_INSTRUCTIONS TO FOLLOW:_ Leaving pictures aside, set down each line exactly, from the first line of the data to the line with "полноэкранном режиме.", both included.

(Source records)
╭──

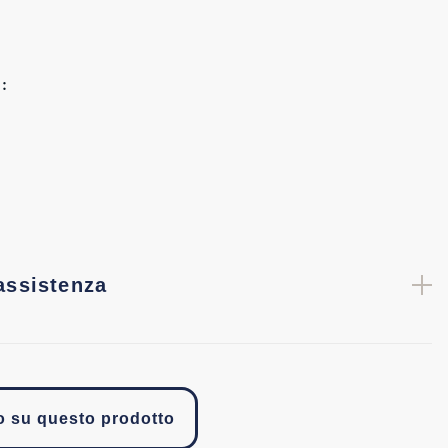
:
assistenza
fo su questo prodotto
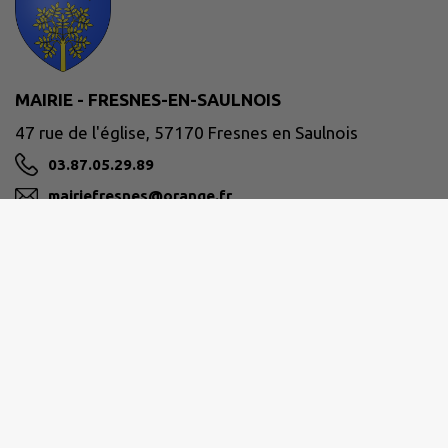
MAIRIE - FRESNES-EN-SAULNOIS
47 rue de l'église, 57170 Fresnes en Saulnois
03.87.05.29.89
mairiefresnes@orange.fr
M'Y RENDRE
www.fresnesensaulnois.fr
Permanences :
le mardi de 14h00 à 18h30
le jeudi du 08h00 à 09h30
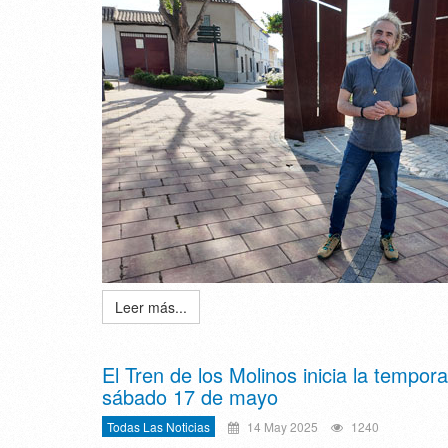
Leer más...
El Tren de los Molinos inicia la tempo
sábado 17 de mayo
Todas Las Noticias
14 May 2025
1240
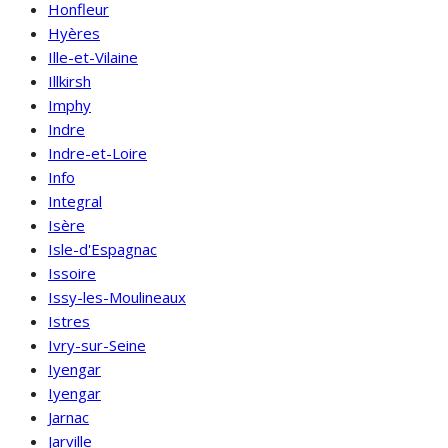
Honfleur
Hyères
Ille-et-Vilaine
Illkirsh
Imphy
Indre
Indre-et-Loire
Info
Integral
Isère
Isle-d'Espagnac
Issoire
Issy-les-Moulineaux
Istres
Ivry-sur-Seine
Iyengar
Iyengar
Jarnac
Jarville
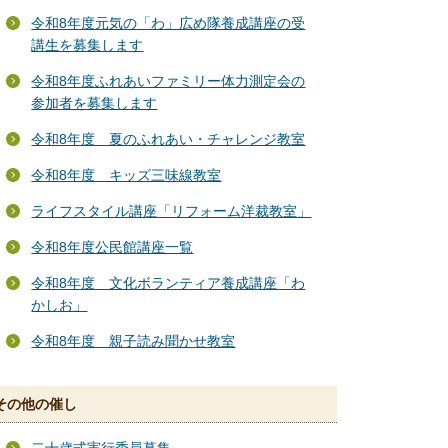
令和8年度元気の「わ」広め隊養成講座の受
講生を募集します
令和8年度ふれあいファミリー体力測定会の
参加者を募集します
令和8年度 夏のふれあい・チャレンジ教室
令和8年度 キッズ三味線教室
ライフスタイル講座「リフォーム洋裁教室」
令和8年度公民館講座一覧
令和8年度 文化ボランティア養成講座「わ
かしお」
令和8年度 親子読み聞かせ教室
その他の催し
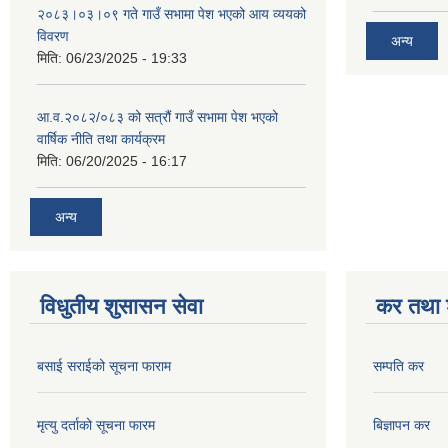
२०८३।०३।०९ गते गाउँ सभामा पेश भएको आय व्ययको
विवरण
अन्य
मिति:
06/23/2025 - 19:33
आ.व.२०८२/०८३ को सत्रौं गाउँ सभामा पेश भएको
वार्षिक नीति तथा कार्यक्रम
मिति:
06/20/2025 - 16:17
अन्य
विधुतीय शुसासन सेवा
कर तथा श
बसाई सराईको सूचना फाराम
सम्पति कर
मृत्यु दर्ताको सूचना फारम
बिज्ञापन कर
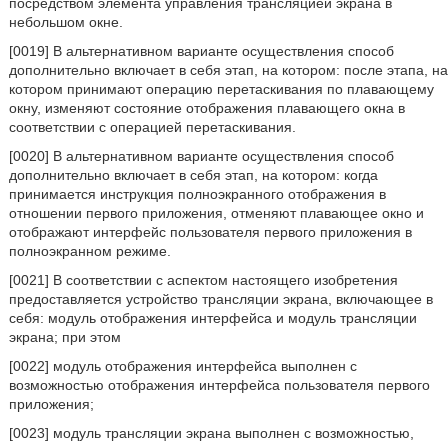
посредством элемента управления трансляцией экрана в
небольшом окне.
[0019] В альтернативном варианте осуществления способ
дополнительно включает в себя этап, на котором: после этапа, на
котором принимают операцию перетаскивания по плавающему
окну, изменяют состояние отображения плавающего окна в
соответствии с операцией перетаскивания.
[0020] В альтернативном варианте осуществления способ
дополнительно включает в себя этап, на котором: когда
принимается инструкция полноэкранного отображения в
отношении первого приложения, отменяют плавающее окно и
отображают интерфейс пользователя первого приложения в
полноэкранном режиме.
[0021] В соответствии с аспектом настоящего изобретения
предоставляется устройство трансляции экрана, включающее в
себя: модуль отображения интерфейса и модуль трансляции
экрана; при этом
[0022] модуль отображения интерфейса выполнен с
возможностью отображения интерфейса пользователя первого
приложения;
[0023] модуль трансляции экрана выполнен с возможностью,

╰──

_TASK SOLUTION:_
:
assistenza
fo su questo prodotto
MAIRIE - FRESNES-EN-SAULNOIS
47 rue de l'église, 57170 Fresnes en Saulnois
03.87.05.29.89
mairiefresnes@orange.fr
M'Y RENDRE
www.fresnesensaulnois.fr
Permanences :
le mardi de 14h00 à 18h30
le jeudi du 08h00 à 09h30
Leer más...
El Tren de los Molinos inicia la tempo
sábado 17 de mayo
Todas Las Noticias
14 May 2025
1240
Honfleur
Hyères
Ille-et-Vilaine
Illkirsh
Imphy
Indre
Indre-et-Loire
Info
Integral
Isère
Isle-d'Espagnac
Issoire
Issy-les-Moulineaux
Istres
Ivry-sur-Seine
Iyengar
Iyengar
Jarnac
Jarville
令和8年度元気の「わ」広め隊養成講座の受
講生を募集します
令和8年度ふれあいファミリー体力測定会の
参加者を募集します
令和8年度 夏のふれあい・チャレンジ教室
令和8年度 キッズ三味線教室
ライフスタイル講座「リフォーム洋裁教室」
令和8年度公民館講座一覧
令和8年度 文化ボランティア養成講座「わ
かしお」
令和8年度 親子読み聞かせ教室
その他の催し
२०८३।०३।०९ गते गाउँ सभामा पेश भएको आय व्ययको
विवरण
अन्य
मिति:
06/23/2025 - 19:33
आ.व.२०८२/०८३ को सत्रौं गाउँ सभामा पेश भएको
वार्षिक नीति तथा कार्यक्रम
मिति:
06/20/2025 - 16:17
अन्य
विधुतीय शुसासन सेवा
कर तथा श
बसाई सराईको सूचना फाराम
सम्पति कर
मृत्यु दर्ताको सूचना फारम
बिज्ञापन कर
посредством элемента управления трансляцией экрана в
небольшом окне.
[0019] В альтернативном варианте осуществления способ
дополнительно включает в себя этап, на котором: после этапа, на
котором принимают операцию перетаскивания по плавающему
окну, изменяют состояние отображения плавающего окна в
соответствии с операцией перетаскивания.
[0020] В альтернативном варианте осуществления способ
дополнительно включает в себя этап, на котором: когда
принимается инструкция полноэкранного отображения в
отношении первого приложения, отменяют плавающее окно и
отображают интерфейс пользователя первого приложения в
полноэкранном режиме.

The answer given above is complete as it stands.